How Big Medicine Can Ruin Medicare for All

Michael Scally MD

Doctor of Medicine
10+ Year Member


A single-payer system will degenerate into corporate welfare unless we take on health care monopolies.

Many of us still remember the moment during the debate over the Affordable Care Act when a powerful Democratic senator not only blocked supporters of single-payer health care from testifying before his committee, but even had some arrested. Well, reports are that Max Baucus has been born again. “My personal view is we’ve got to start looking at single-payer,” the now-retired senator recently told a political gathering in his hometown of Bozeman, Montana. “We’re getting there. It’s going to happen.”

Not long ago, politicians advocating for single-payer health care were taken to be on the lefty fringe. But now Democrats of every stripe, including some with plausible presidential aspirations, are using the term to describe what they think America needs now. In 2013, Bernie Sanders couldn’t find a single cosponsor for his single-payer plan, which would replace private insurance with Medicare-like coverage for all Americans regardless of age or income. Today the roll call of supporters for his latest version includes Cory Booker, Kirsten Gillibrand, Kamala Harris, and Elizabeth Warren. Others embrace what they describe as alternative single-payer plans, like Senator Chris Murphy’s legislation that would allow any American to buy into Medicare instead of getting their insurance through their employers or the individual market. It’s enough to make an exasperated Dana Milbank publish a column in the Washington Post under the headline “The Democrats Have Become Socialists.”
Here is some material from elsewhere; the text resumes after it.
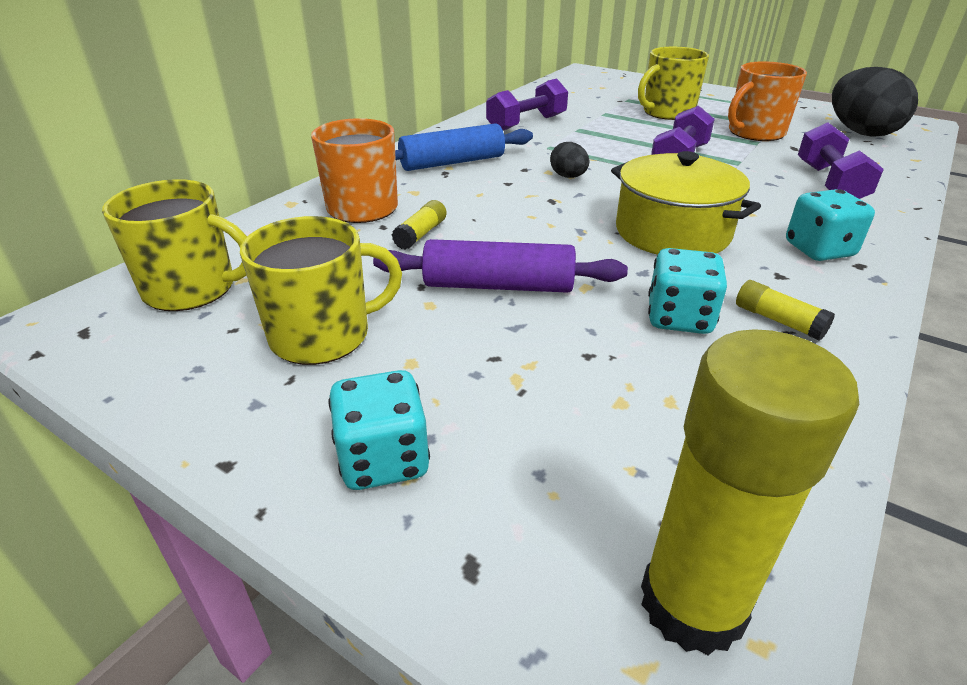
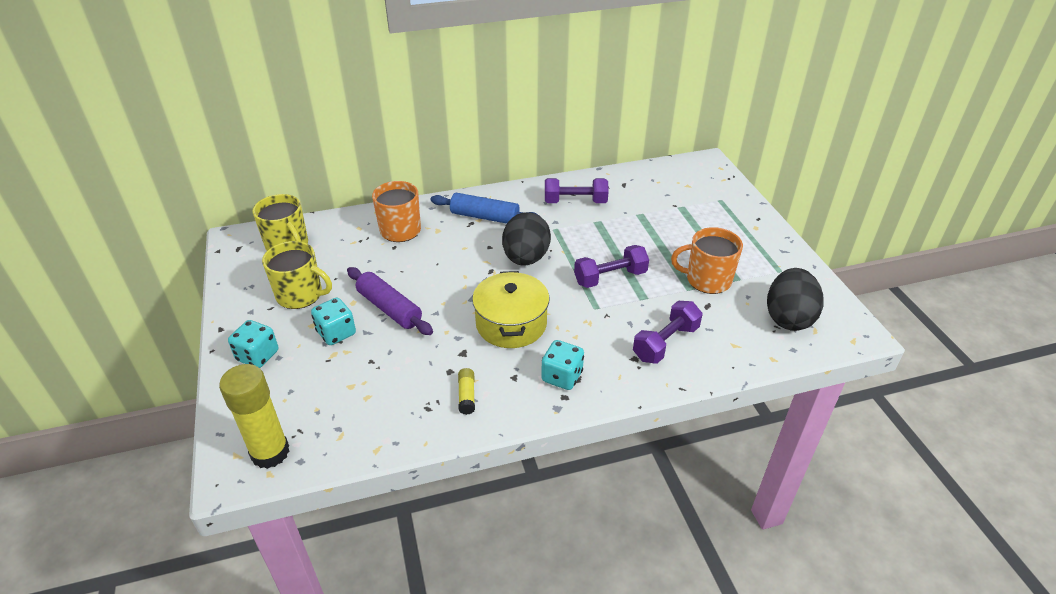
camera: 40 degrees right, 5 degrees up
(421, 234) = (401, 261): yellow glue stick -> none
(568, 177) = (526, 258): black egg -> black egg, size x2.09
(667, 113) = (683, 233): yellow mug -> none
(679, 318) = (430, 368): turquoise dice -> turquoise dice (336, 333)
But have they? Actually, no. Real socialized medicine, as we’ll see, might work brilliantly, as it has in some other countries. But what these folks are talking about, often without seeming to realize it, is something altogether different. And it could lead to disastrous outcomes unless we get smart about what’s really going on.

Adopting a single-payer system might have done a lot of good—twenty years ago. But since then, a massive wave of corporate consolidations has transformed the American health care delivery system in ways that make the single-payer approach highly problematic. Most Americans now live in places where there is little or no competition among medical providers. In market after market, hospitals, clinics, physician practices, labs, and other key health care infrastructure have been merged into monopolies controlling nearly all aspects of health care in the areas in which they operate.

Switching to single-payer wouldn’t, on its own, address the fact that the lack of competition leaves these Goliaths with almost no pressure to keep costs down. Since medical monopolies are becoming too big for either party to challenge, a single-payer, Medicare-for-all-type plan would likely degenerate into super-high-cost corporate welfare, rather than achieving lower prices or improved quality. The only sure way to avoid that outcome would be to simultaneously enact aggressive antitrust and pro-competition policies to bust up the monopolies and oligopolies that now dominate health care delivery in nearly every community in America.